After all, GOP leaders still stew (some broil) over losing the court majority in 2015 when three Democrats, including Dougherty, won seats; and stew (and broil) even more over the court’s 2018 outlawing of legislatively drawn congressional maps and ordering new maps favorable to Democrats.

(The state’s U.S. House delegation flipped from 13-5 Republican prior to the court’s action to a 9-9 partisan tie after last year’s midterm elections. It’s currently 9-8 Democratic, with a vacancy due to the resignation last month of GOP U.S. Rep. Tom Marino. A special election to replace him is set May 21.)

But even absent any GOP revenge, a sitting justice linked to a 116-count federal indictment filled with charges of embezzlement, bribery, theft and more, creates a cloud over a court that’s had its share of rain.

“If the reports are accurate, they create very significant problems,” said Widener Law School professor Michael Dimino, who writes on constitutional law and judicial elections. “Public esteem for the courts is absolutely essential,” he said. “Without it, the public has no reason to respect judicial rulings.”

Chief Justice Thomas Saylor and Justice Dougherty, through a court spokesperson, declined my requests for interviews.

I understand allegations aren’t proof. I understand we’re not talking about the stuff of high crimes and misdemeanors (OK, maybe misdemeanors, depending who your brother is).

But this is problematic. Looks suspect. Leaves a bad taste. Adds to the court’s, and the state’s, already woeful rep.

GOP Justice Joan Orie Melvin resigned in 2013, convicted of using judicial staff for campaign work. Democratic Justice Seamus McCaffery resigned in 2014, and Republican Justice Michael Eakin resigned in 2016, both caught up in an email porn scandal triggered by former, now-jailed state AG Kathleen Kane.

Ah, Pennsylvania.

The common thread here is lapsed judgment, lapsed ethics, a problem that seems sewn through the cloth of the feds’ extensive indictment.

It doesn’t help that Local 98 under Doc’s reign provided more than $1 million in support of Kevin Dougherty’s 2015 campaign.

He shouldn’t have taken it. Didn’t need it. Even without it, he raised more money than all other candidates. He got more votes than all other candidates. And even with abstaining from certain cases to avoid conflicts of interest, accepting such aid looks fishy.

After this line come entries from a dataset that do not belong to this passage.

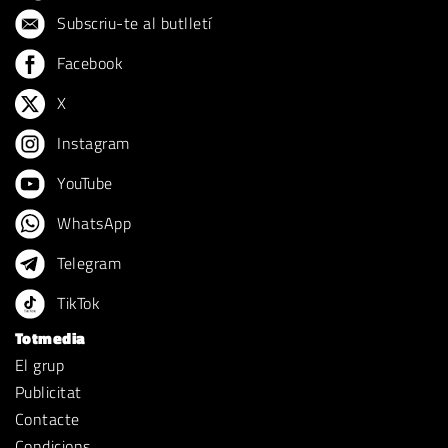
Subscriu-te al butlletí
Facebook
X
Instagram
YouTube
WhatsApp
Telegram
TikTok
Totmedia
El grup
Publicitat
Contacte
Condicions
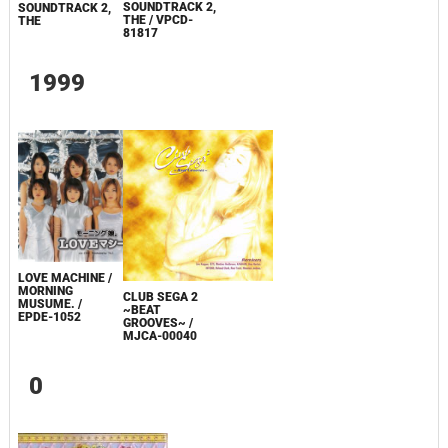
SOUNDTRACK 2,
SOUNDTRACK 2,
THE / VPCD-
THE
81817
1999
LOVE MACHINE /
MORNING
CLUB SEGA 2
MUSUME. /
~BEAT
EPDE-1052
GROOVES~ /
MJCA-00040
0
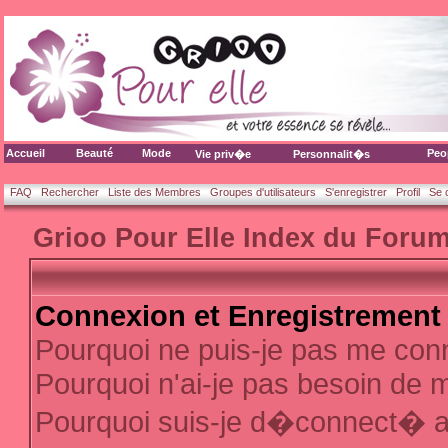
Accueil
Beauté
Mode
Peo
Vie priv�e
Personnalit�s
FAQ
Rechercher
Liste des Membres
Groupes d'utilisateurs
S'enregistrer
Profil
Se 
Grioo Pour Elle Index du Foru
Connexion et Enregistrement
Pourquoi ne puis-je pas me con
Pourquoi n'ai-je pas besoin de m
Pourquoi suis-je d�connect� 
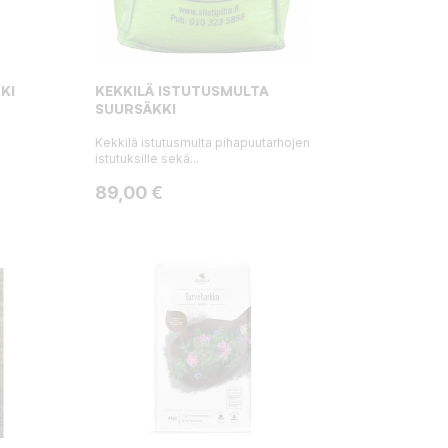
KI
KEKKILÄ ISTUTUSMULTA
SUURSÄKKI
Kekkilä istutusmulta pihapuutarhojen
istutuksille sekä...
Hinta
89,00 €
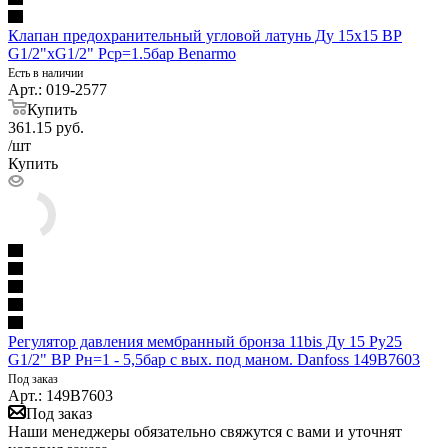
Клапан предохранительный угловой латунь Ду 15х15 ВР
G1/2"хG1/2" Рср=1.5бар Benarmo
Есть в наличии
Арт.: 019-2577
Купить
361.15
руб.
/шт
Купить
Регулятор давления мембранный бронза 11bis Ду 15 Ру25
G1/2" ВР Рн=1 - 5,5бар с вых. под маном. Danfoss 149B7603
Под заказ
Арт.: 149B7603
Под заказ
Наши менеджеры обязательно свяжутся с вами и уточнят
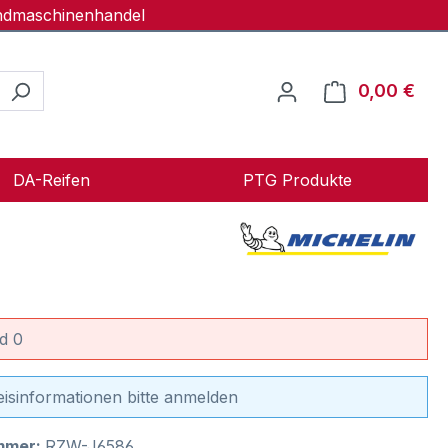
andmaschinenhandel
0,00 €
Ware
DA-Reifen
PTG Produkte
d 0
eisinformationen bitte anmelden
mmer:
RZW-J6586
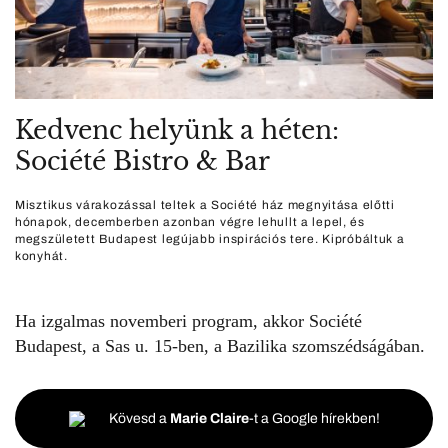
Kedvenc helyünk a héten:
Société Bistro & Bar
Misztikus várakozással teltek a Société ház megnyitása előtti
hónapok, decemberben azonban végre lehullt a lepel, és
megszületett Budapest legújabb inspirációs tere. Kipróbáltuk a
konyhát.
Ha izgalmas novemberi program, akkor
Société
Budapest
, a Sas u. 15-ben, a Bazilika szomszédságában.
Kövesd a
Marie Claire
-t a Google hírekben!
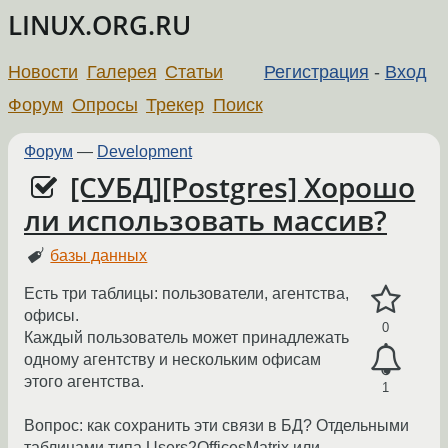
LINUX.ORG.RU
Новости
Галерея
Статьи
Регистрация
-
Вход
Форум
Опросы
Трекер
Поиск
Форум
—
Development
[СУБД][Postgres] Хорошо
ли использовать массив?
базы данных
Есть три таблицы: пользователи, агентства,
офисы.
0
Каждый пользователь может принадлежать
одному агентству и нескольким офисам
этого агентства.
1
Вопрос: как сохранить эти связи в БД? Отдельными
таблицами типа Users2OfficesMatrix или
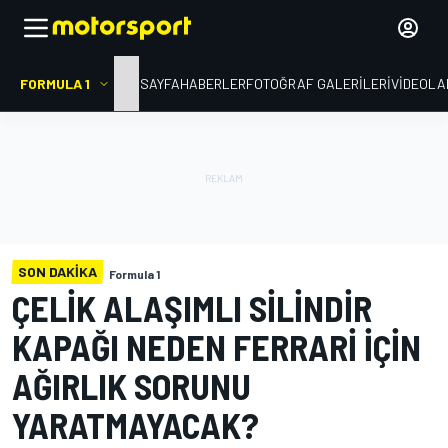
FORMULA 1
ANA SAYFA
HABERLER
FOTOĞRAF GALERILERI
VIDEOLA
SON DAKIKA
Formula 1
ÇELIK ALAŞIMLI SILINDIR
KAPAĞI NEDEN FERRARI IÇIN
AĞIRLIK SORUNU
YARATMAYACAK?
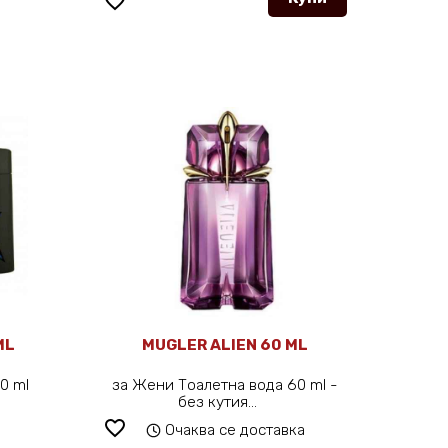
favorite_border
ML
MUGLER ALIEN 60 ML
50 ml
за Жени Тоалетна вода 60 ml -
без кутия...
favorite_border
Очаква се доставка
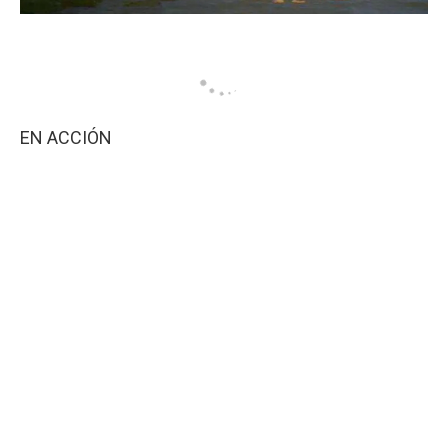
EN ACCIÓN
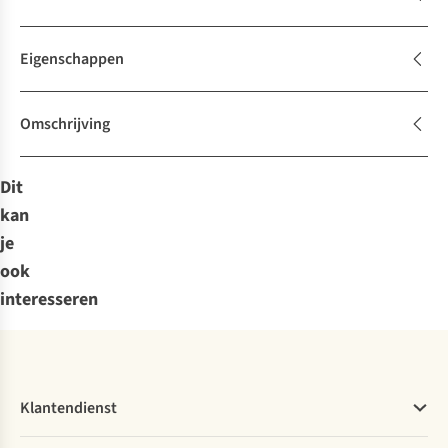
Eigenschappen
Omschrijving
Dit
kan
je
ook
interesseren
Klantendienst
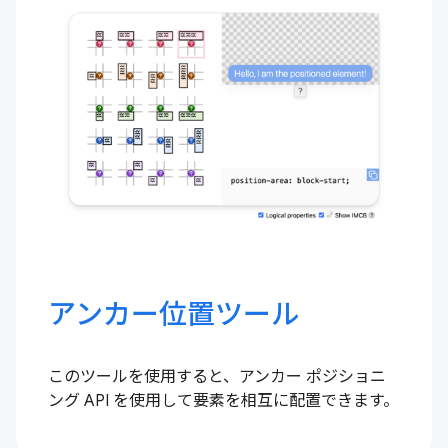
アンカー位置ツール
このツールを使用すると、アンカー ポジショニ
ング API を使用して要素を相互に配置できます。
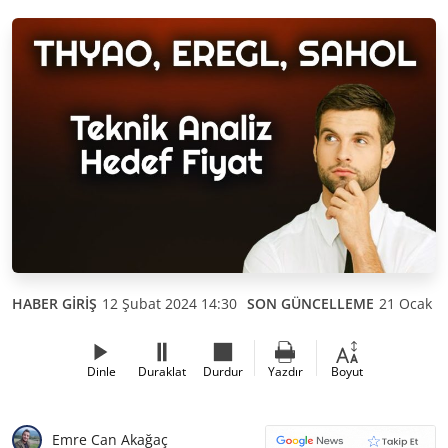
HABER GİRİŞ
12 Şubat 2024 14:30
SON GÜNCELLEME
21 Ocak 2
Dinle
Duraklat
Durdur
Yazdır
Boyut
Emre Can Akağaç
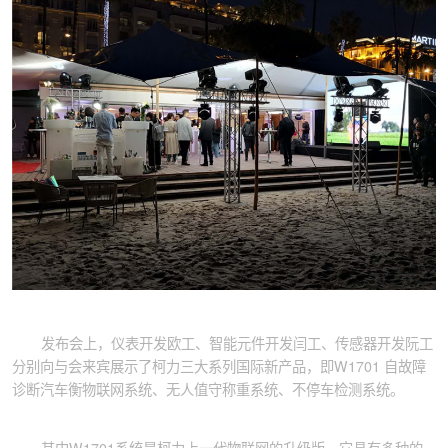
发布会上，仪表开发欧工、智能元件开发闫工、传感器开发阮工
分别向与会来宾展示了柯力三大系列国际新产品，即W1701 自故障
诊断汽车衡物联网系统、无人值守称重系统、不停车检测系统。
其中W1701系统是柯力上一代物联网的升级版，它具有多种的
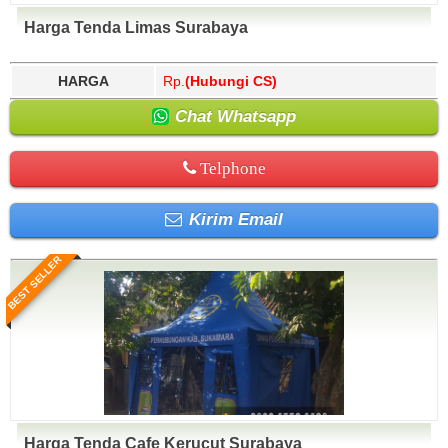
Harga Tenda Limas Surabaya
HARGA
Rp.
(Hubungi CS)
Chat Whatsapp
Telphone
Kirim Email
BEST SELLER
Harga Tenda Cafe Kerucut Surabaya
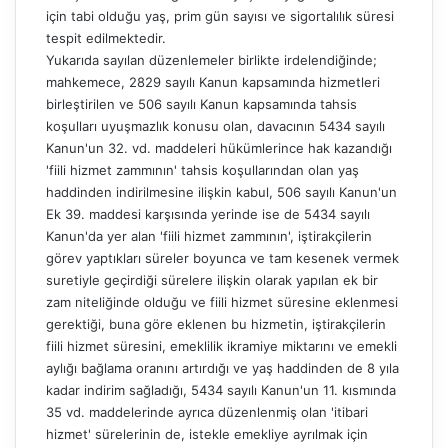
için tabi olduğu yaş, prim gün sayısı ve sigortalılık süresi
tespit edilmektedir.
Yukarıda sayılan düzenlemeler birlikte irdelendiğinde;
mahkemece, 2829 sayılı Kanun kapsamında hizmetleri
birleştirilen ve 506 sayılı Kanun kapsamında tahsis
koşulları uyuşmazlık konusu olan, davacının 5434 sayılı
Kanun'un 32. vd. maddeleri hükümlerince hak kazandığı
'fiili hizmet zammının' tahsis koşullarından olan yaş
haddinden indirilmesine ilişkin kabul, 506 sayılı Kanun'un
Ek 39. maddesi karşısında yerinde ise de 5434 sayılı
Kanun'da yer alan 'fiili hizmet zammının', iştirakçilerin
görev yaptıkları süreler boyunca ve tam kesenek vermek
suretiyle geçirdiği sürelere ilişkin olarak yapılan ek bir
zam niteliğinde olduğu ve fiili hizmet süresine eklenmesi
gerektiği, buna göre eklenen bu hizmetin, iştirakçilerin
fiili hizmet süresini, emeklilik ikramiye miktarını ve emekli
aylığı bağlama oranını artırdığı ve yaş haddinden de 8 yıla
kadar indirim sağladığı, 5434 sayılı Kanun'un 11. kısmında
35 vd. maddelerinde ayrıca düzenlenmiş olan 'itibari
hizmet' sürelerinin de, istekle emekliye ayrılmak için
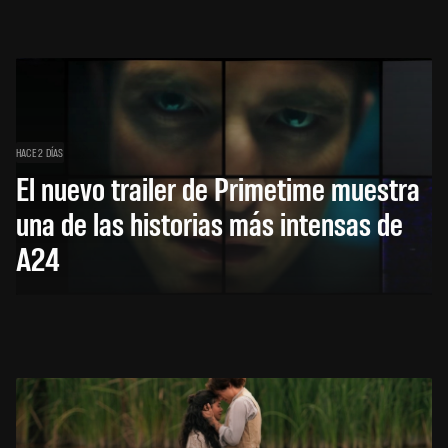
HACE 2 DÍAS
El nuevo trailer de Primetime muestra
una de las historias más intensas de
A24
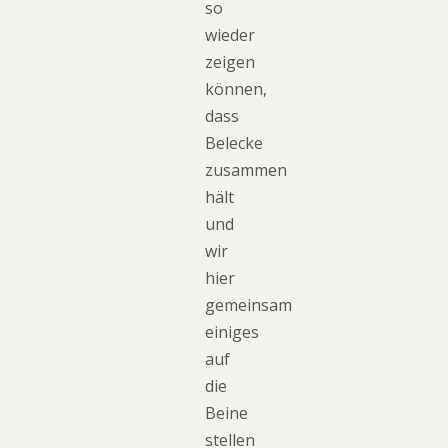
so
wieder
zeigen
können,
dass
Belecke
zusammen
hält
und
wir
hier
gemeinsam
einiges
auf
die
Beine
stellen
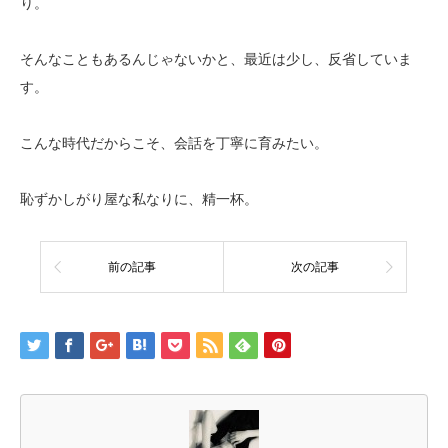
り。
そんなこともあるんじゃないかと、最近は少し、反省していま
す。
こんな時代だからこそ、会話を丁寧に育みたい。
恥ずかしがり屋な私なりに、精一杯。
前の記事
次の記事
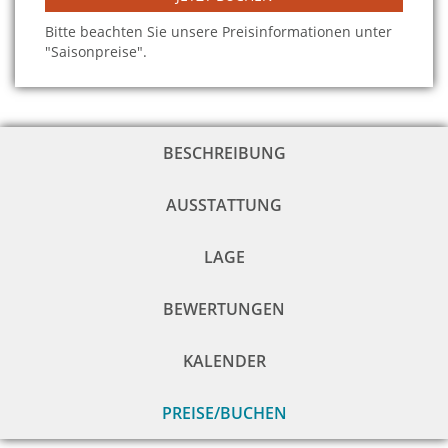
Bitte beachten Sie unsere Preisinformationen unter
"Saisonpreise".
BESCHREIBUNG
AUSSTATTUNG
LAGE
BEWERTUNGEN
KALENDER
PREISE/BUCHEN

Not saying he should be judged by the reputation of his brother, or his court, or the often-ugly politics of his city and state. I’m saying the very nature of that backdrop demands a higher standard.

Appearance, especially in the judiciary, matters. Suspect alliances or actions by those who judge others taint the promise of equal justice under law.

That promise, already fragile, becomes more shaky with each episode of questionable judicial behavior.

Some underpinning repairs are in order. An outright ban on gifts to judges. And ending Pennsylvania’s status as one of only a few states picking judges at all levels through partisan elections.